Il servizio pubblico così come oggi, è sufficiente?

“Per garantire il distanziamento fisico e assicurare il servizio occorrerà aumentare il numero di mezzi. Questo è il secondo piano su cui operare: potenziare il servizio pubblico soprattutto dopo aver identificato quali sono i percorsi che fanno registrare la maggiore affluenza delle persone”.

Dovremo educare noi stessi a una diversa mobilità?

“Il terzo aspetto da analizzare è quello relativo alla modalità che hanno i torinesi di spostarsi. Per ancora un po’ di tempo credo sia opportuno garantire l’accessibilità veicolare dell’intera città, cercando di incentivare progressivamente la mobilità ciclabile. E’ evidente che la mobilità individuale su due ruote assume nel contesto della fase 2 non solo una valenza ambientale ma anche un contributo all’alleggerimento del traffico. In questo ci aiuta la bella stagione in arrivo”.

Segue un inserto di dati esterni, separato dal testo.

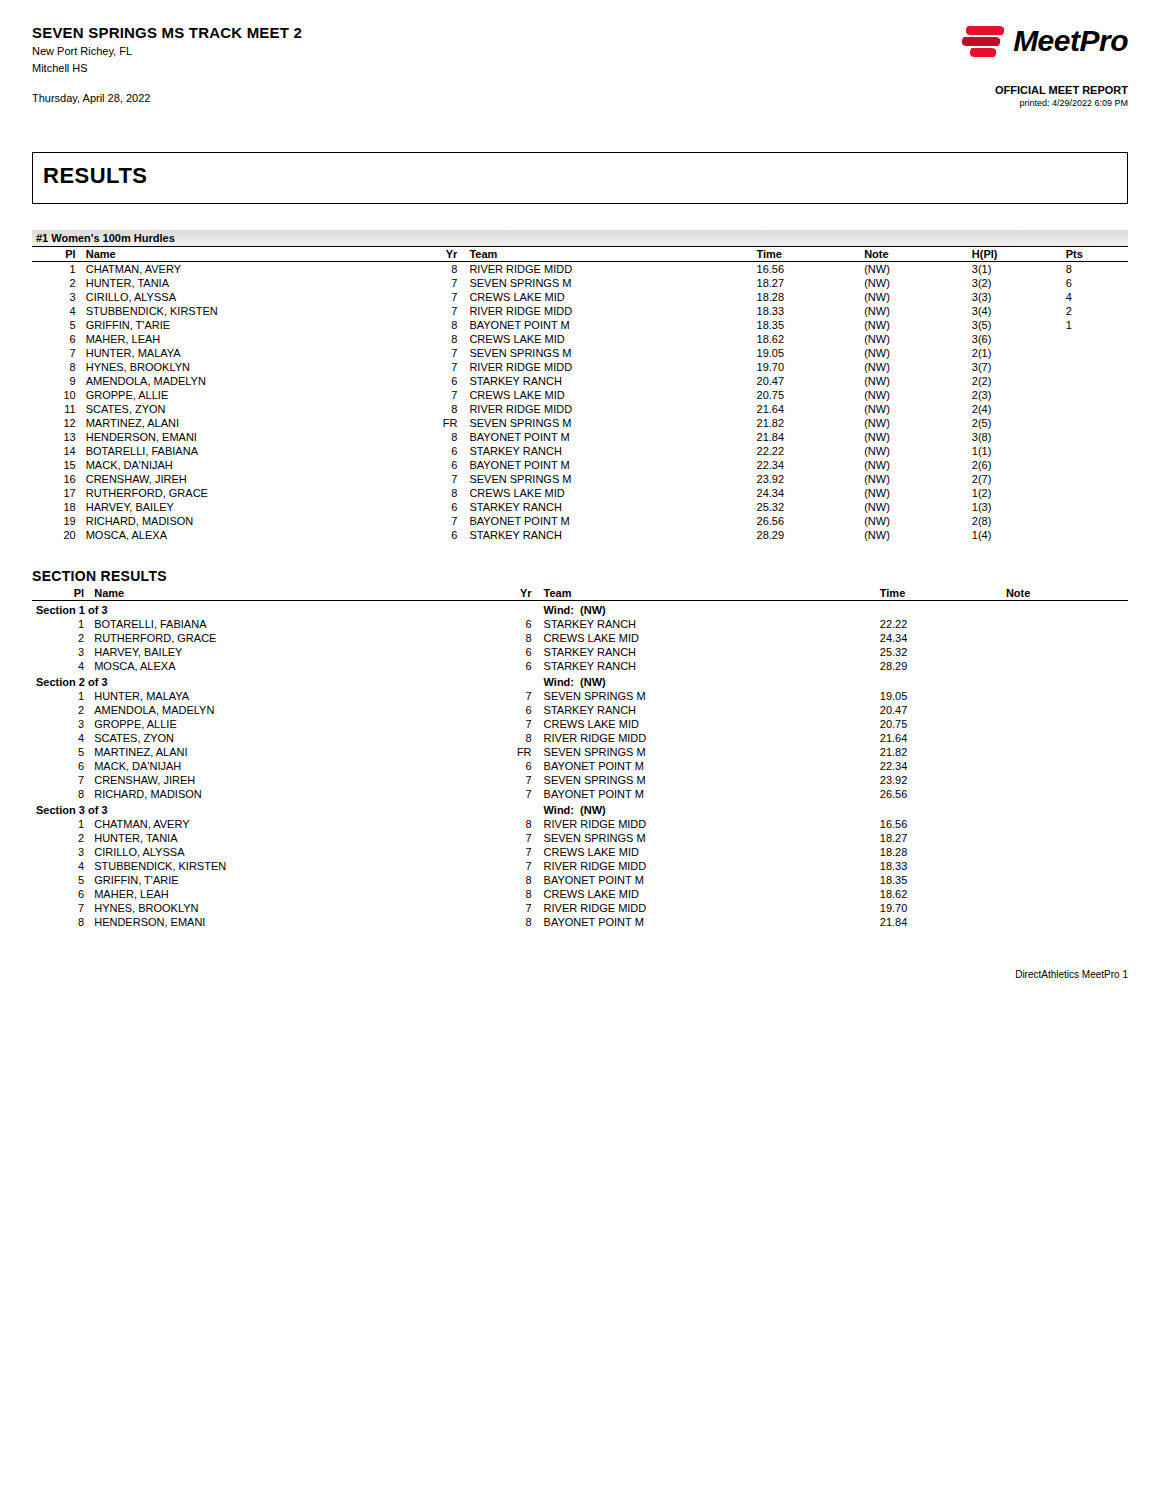SEVEN SPRINGS MS TRACK MEET 2
New Port Richey, FL
Mitchell HS
Thursday, April 28, 2022
MeetPro
OFFICIAL MEET REPORT
printed: 4/29/2022 6:09 PM
RESULTS
#1 Women's 100m Hurdles
| Pl | Name | Yr | Team | Time | Note | H(Pl) | Pts |
| --- | --- | --- | --- | --- | --- | --- | --- |
| 1 | CHATMAN, AVERY | 8 | RIVER RIDGE MIDD | 16.56 | (NW) | 3(1) | 8 |
| 2 | HUNTER, TANIA | 7 | SEVEN SPRINGS M | 18.27 | (NW) | 3(2) | 6 |
| 3 | CIRILLO, ALYSSA | 7 | CREWS LAKE MID | 18.28 | (NW) | 3(3) | 4 |
| 4 | STUBBENDICK, KIRSTEN | 7 | RIVER RIDGE MIDD | 18.33 | (NW) | 3(4) | 2 |
| 5 | GRIFFIN, T'ARIE | 8 | BAYONET POINT M | 18.35 | (NW) | 3(5) | 1 |
| 6 | MAHER, LEAH | 8 | CREWS LAKE MID | 18.62 | (NW) | 3(6) | |
| 7 | HUNTER, MALAYA | 7 | SEVEN SPRINGS M | 19.05 | (NW) | 2(1) | |
| 8 | HYNES, BROOKLYN | 7 | RIVER RIDGE MIDD | 19.70 | (NW) | 3(7) | |
| 9 | AMENDOLA, MADELYN | 6 | STARKEY RANCH | 20.47 | (NW) | 2(2) | |
| 10 | GROPPE, ALLIE | 7 | CREWS LAKE MID | 20.75 | (NW) | 2(3) | |
| 11 | SCATES, ZYON | 8 | RIVER RIDGE MIDD | 21.64 | (NW) | 2(4) | |
| 12 | MARTINEZ, ALANI | FR | SEVEN SPRINGS M | 21.82 | (NW) | 2(5) | |
| 13 | HENDERSON, EMANI | 8 | BAYONET POINT M | 21.84 | (NW) | 3(8) | |
| 14 | BOTARELLI, FABIANA | 6 | STARKEY RANCH | 22.22 | (NW) | 1(1) | |
| 15 | MACK, DA'NIJAH | 6 | BAYONET POINT M | 22.34 | (NW) | 2(6) | |
| 16 | CRENSHAW, JIREH | 7 | SEVEN SPRINGS M | 23.92 | (NW) | 2(7) | |
| 17 | RUTHERFORD, GRACE | 8 | CREWS LAKE MID | 24.34 | (NW) | 1(2) | |
| 18 | HARVEY, BAILEY | 6 | STARKEY RANCH | 25.32 | (NW) | 1(3) | |
| 19 | RICHARD, MADISON | 7 | BAYONET POINT M | 26.56 | (NW) | 2(8) | |
| 20 | MOSCA, ALEXA | 6 | STARKEY RANCH | 28.29 | (NW) | 1(4) | |
SECTION RESULTS
| Pl | Name | Yr | Team | Time | Note |
| --- | --- | --- | --- | --- | --- |
| Section 1 of 3 | Wind: (NW) | | |
| 1 | BOTARELLI, FABIANA | 6 | STARKEY RANCH | 22.22 | |
| 2 | RUTHERFORD, GRACE | 8 | CREWS LAKE MID | 24.34 | |
| 3 | HARVEY, BAILEY | 6 | STARKEY RANCH | 25.32 | |
| 4 | MOSCA, ALEXA | 6 | STARKEY RANCH | 28.29 | |
| Section 2 of 3 | Wind: (NW) | | |
| 1 | HUNTER, MALAYA | 7 | SEVEN SPRINGS M | 19.05 | |
| 2 | AMENDOLA, MADELYN | 6 | STARKEY RANCH | 20.47 | |
| 3 | GROPPE, ALLIE | 7 | CREWS LAKE MID | 20.75 | |
| 4 | SCATES, ZYON | 8 | RIVER RIDGE MIDD | 21.64 | |
| 5 | MARTINEZ, ALANI | FR | SEVEN SPRINGS M | 21.82 | |
| 6 | MACK, DA'NIJAH | 6 | BAYONET POINT M | 22.34 | |
| 7 | CRENSHAW, JIREH | 7 | SEVEN SPRINGS M | 23.92 | |
| 8 | RICHARD, MADISON | 7 | BAYONET POINT M | 26.56 | |
| Section 3 of 3 | Wind: (NW) | | |
| 1 | CHATMAN, AVERY | 8 | RIVER RIDGE MIDD | 16.56 | |
| 2 | HUNTER, TANIA | 7 | SEVEN SPRINGS M | 18.27 | |
| 3 | CIRILLO, ALYSSA | 7 | CREWS LAKE MID | 18.28 | |
| 4 | STUBBENDICK, KIRSTEN | 7 | RIVER RIDGE MIDD | 18.33 | |
| 5 | GRIFFIN, T'ARIE | 8 | BAYONET POINT M | 18.35 | |
| 6 | MAHER, LEAH | 8 | CREWS LAKE MID | 18.62 | |
| 7 | HYNES, BROOKLYN | 7 | RIVER RIDGE MIDD | 19.70 | |
| 8 | HENDERSON, EMANI | 8 | BAYONET POINT M | 21.84 | |
DirectAthletics MeetPro 1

C’è il nodo delle risorse.

“Dovranno essere recuperate, oltre attraverso diversi tipi di economie, chiedendole al Governo. Risorse “dedicate” a questo aspetto dovranno essere garantite per consentire la riprogrammazione della vita della città”.

Rivedere il nostro modo di spostarci, a piedi, in bici, in auto o sui mezzi pubblici, implica anche il contenimento degli spostamenti stessi. Ciò comporta però che la Città metta a disposizione del cittadino ciò che serve in modo prossimo, decentrato. Se non devo spostarmi, devo avere il servizio vicino casa. Dev’essere rivisto l’attuale decentramento?

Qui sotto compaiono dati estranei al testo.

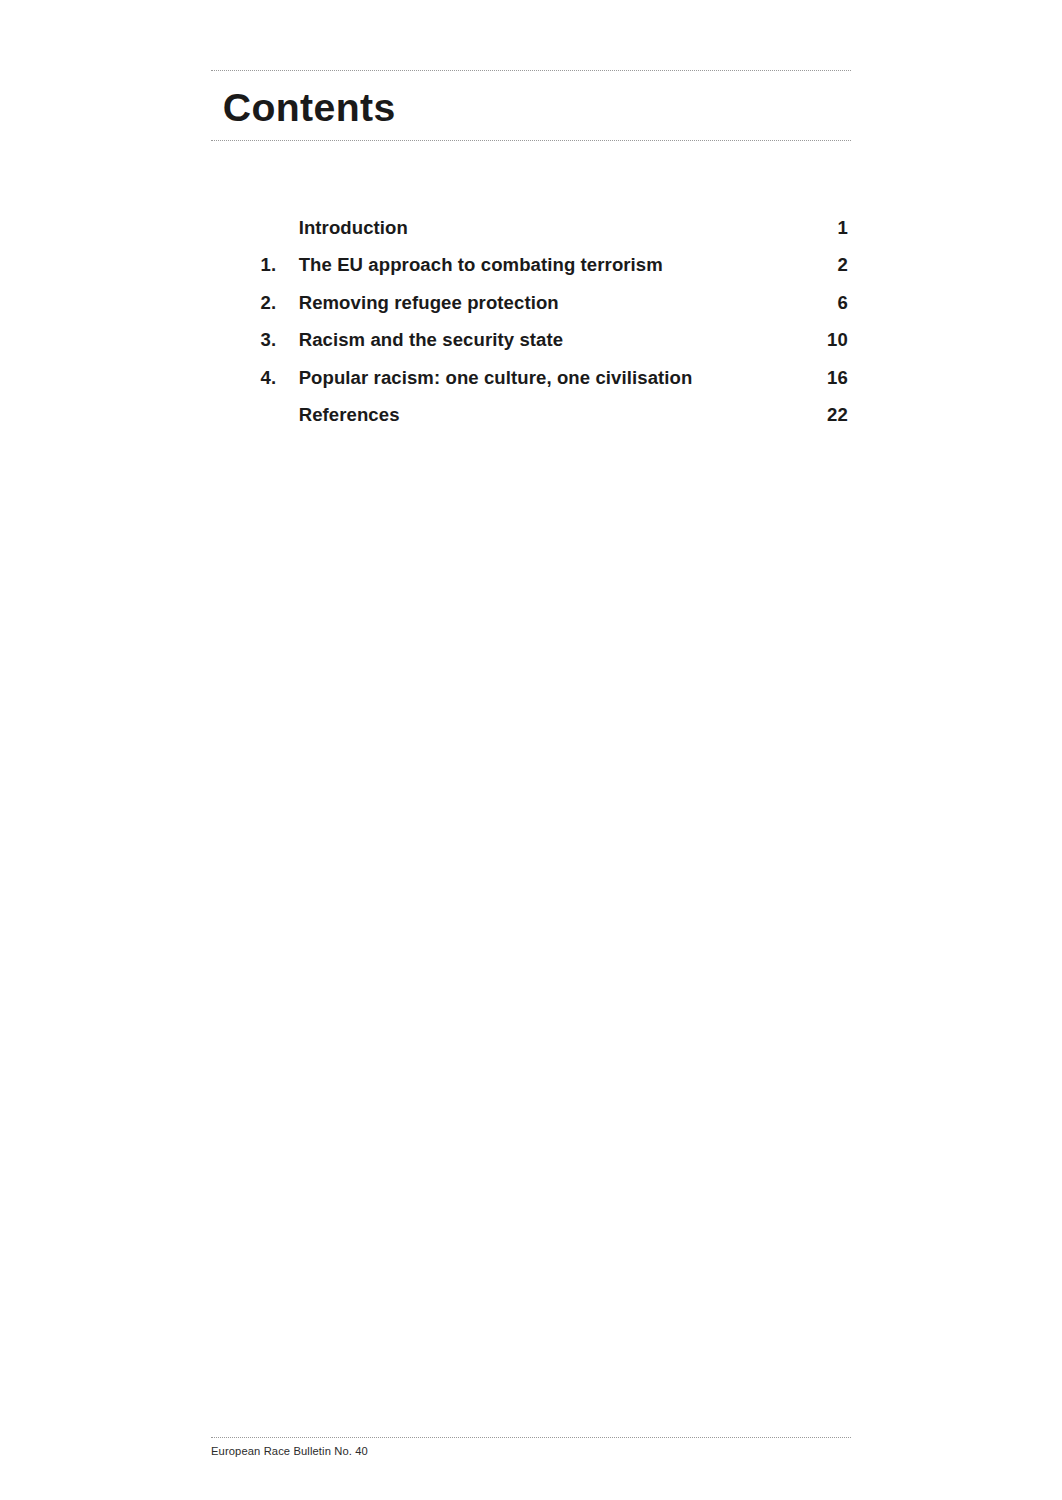Contents
Introduction 1
1. The EU approach to combating terrorism 2
2. Removing refugee protection 6
3. Racism and the security state 10
4. Popular racism: one culture, one civilisation 16
References 22
European Race Bulletin No. 40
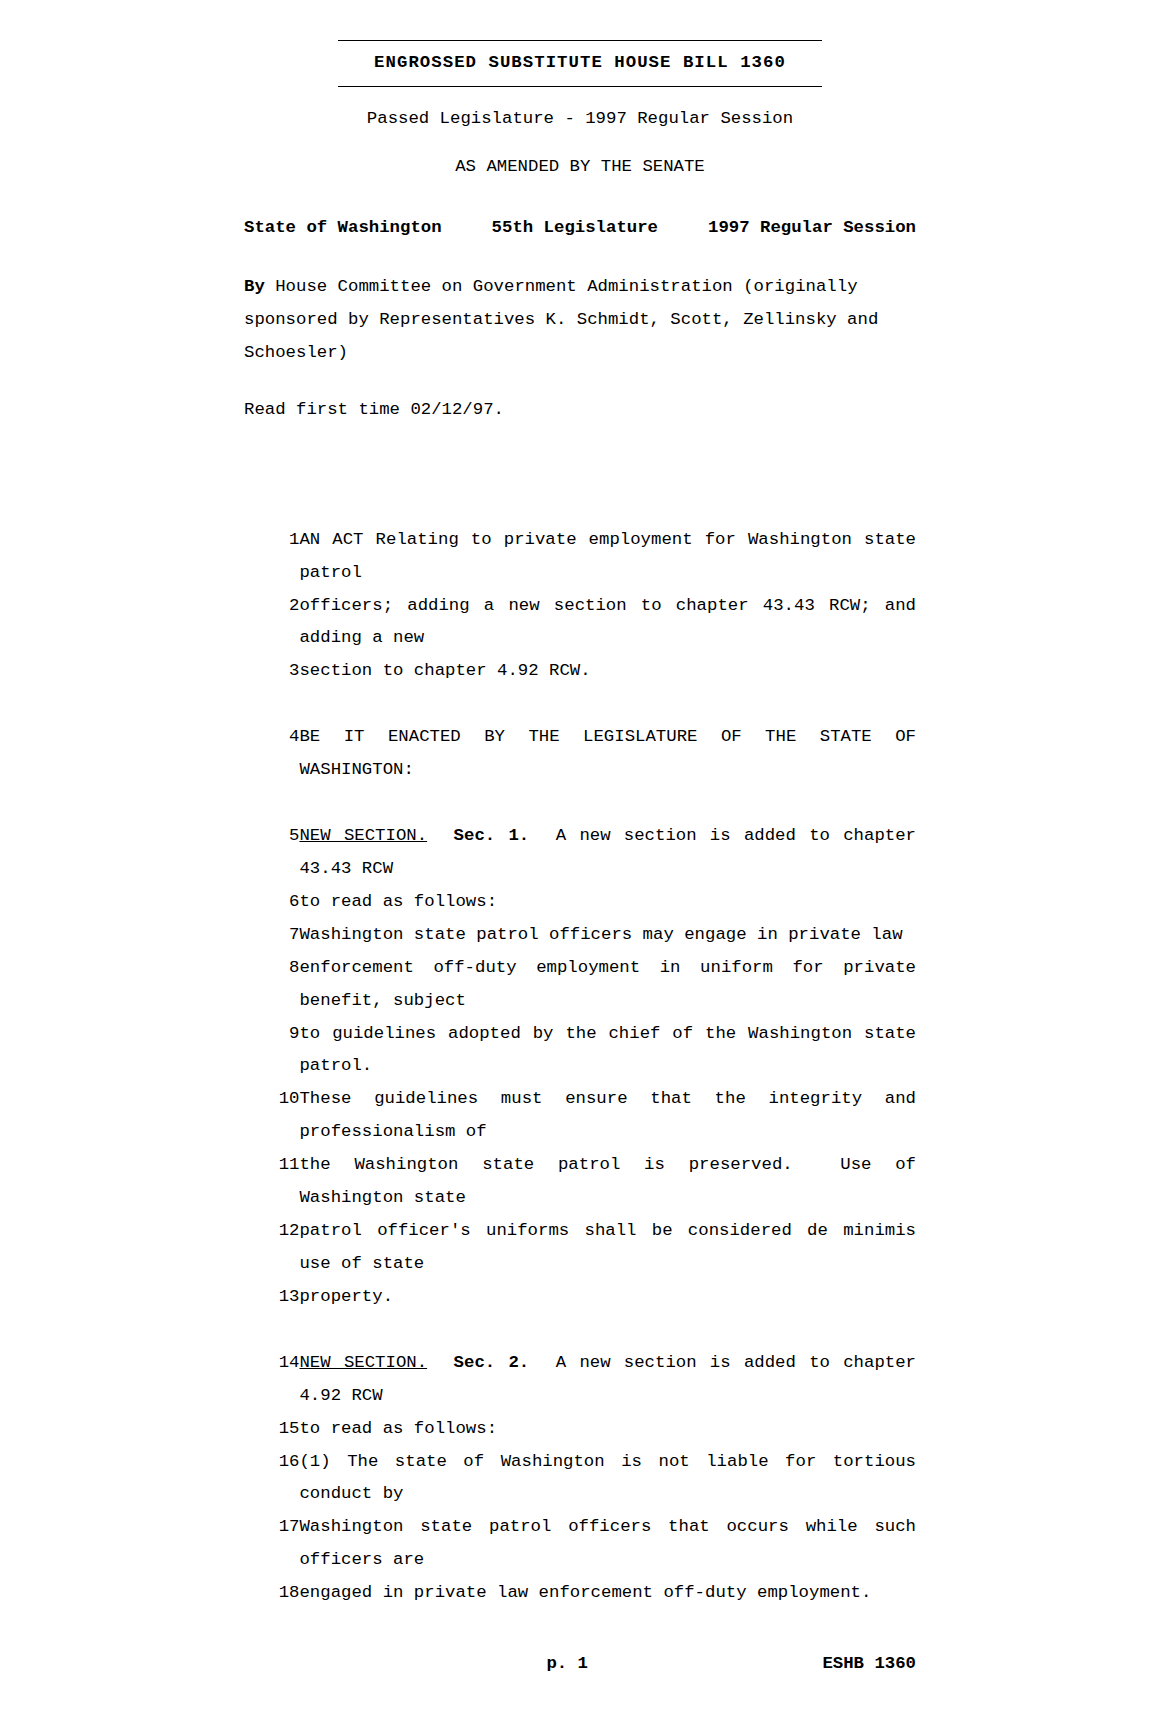ENGROSSED SUBSTITUTE HOUSE BILL 1360
Passed Legislature - 1997 Regular Session
AS AMENDED BY THE SENATE
State of Washington 55th Legislature 1997 Regular Session
By House Committee on Government Administration (originally sponsored by Representatives K. Schmidt, Scott, Zellinsky and Schoesler)
Read first time 02/12/97.
| 1 | AN ACT Relating to private employment for Washington state patrol |
| 2 | officers; adding a new section to chapter 43.43 RCW; and adding a new |
| 3 | section to chapter 4.92 RCW. |
| 4 | BE IT ENACTED BY THE LEGISLATURE OF THE STATE OF WASHINGTON: |
| 5 | NEW SECTION. Sec. 1. A new section is added to chapter 43.43 RCW |
| 6 | to read as follows: |
| 7 | Washington state patrol officers may engage in private law |
| 8 | enforcement off-duty employment in uniform for private benefit, subject |
| 9 | to guidelines adopted by the chief of the Washington state patrol. |
| 10 | These guidelines must ensure that the integrity and professionalism of |
| 11 | the Washington state patrol is preserved. Use of Washington state |
| 12 | patrol officer's uniforms shall be considered de minimis use of state |
| 13 | property. |
| 14 | NEW SECTION. Sec. 2. A new section is added to chapter 4.92 RCW |
| 15 | to read as follows: |
| 16 | (1) The state of Washington is not liable for tortious conduct by |
| 17 | Washington state patrol officers that occurs while such officers are |
| 18 | engaged in private law enforcement off-duty employment. |
p. 1 ESHB 1360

“E’ evidente che da un lato dobbiamo garantire l’efficienza dell’amministrazione, dall’altro la maggiore fruibilità possibile dei servizi, senza costringere i torinesi a spostarsi. Alla luce di quanto successo in queste ultime settimane, la riprogrammazione dei servizi essenziali, quali quelli anagrafici o culturali, è un tema essenziale. Insieme a questo, deve essere affrontato il tema della digitalizzazione”.

Digitalizzare i servizi rendendoli fruibili on line potrebbe essere parte della soluzione ma cosa ne penseranno coloro che non hanno le conoscenze adeguate o che per età hanno delle naturali resistenze al computer?

“Sarà fondamentale accompagnare la digitalizzazione anche in termini formativi. Per molti c’è fatica culturale ad avvicinarsi ai servizi digitalizzati e credo che occorra mettere in campo, per questo, una strategia di miglioramento delle conoscenze informatiche più pervasivo nella popolazione torinese. La proposta concreta potrebbe essere quella di coinvolgere gli studenti del Politecnico e l’Università che ne avessero voglia in un’azione organizzata di accompagnamento dei cittadini più anziani alla scoperta delle tecnologie necessarie per accedere ai servizi. Se ben presentata e organizzata, nei centri di incontro degli anziani sparsi nella città credo che potrebbe essere una proposta accolta con entusiasmo”.